---- Supplied data
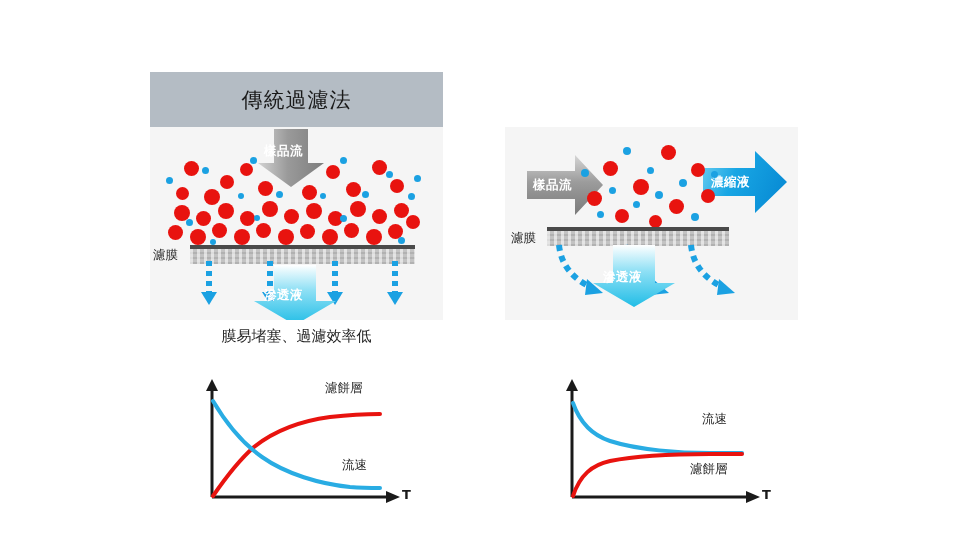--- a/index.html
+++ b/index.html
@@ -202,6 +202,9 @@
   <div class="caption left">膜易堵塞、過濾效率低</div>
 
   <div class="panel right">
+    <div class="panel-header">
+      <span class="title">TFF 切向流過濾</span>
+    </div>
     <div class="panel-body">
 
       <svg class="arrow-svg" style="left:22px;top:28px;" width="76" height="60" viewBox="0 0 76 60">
--------
Work item> An exact copy of all the entries is required, and it must contain no pictures.

Exercise solution>
--- a/index.html
+++ b/index.html
@@ -202,6 +202,9 @@
   <div class="caption left">膜易堵塞、過濾效率低</div>
 
   <div class="panel right">
+    <div class="panel-header">
+      <span class="title">TFF 切向流過濾</span>
+    </div>
     <div class="panel-body">
 
       <svg class="arrow-svg" style="left:22px;top:28px;" width="76" height="60" viewBox="0 0 76 60">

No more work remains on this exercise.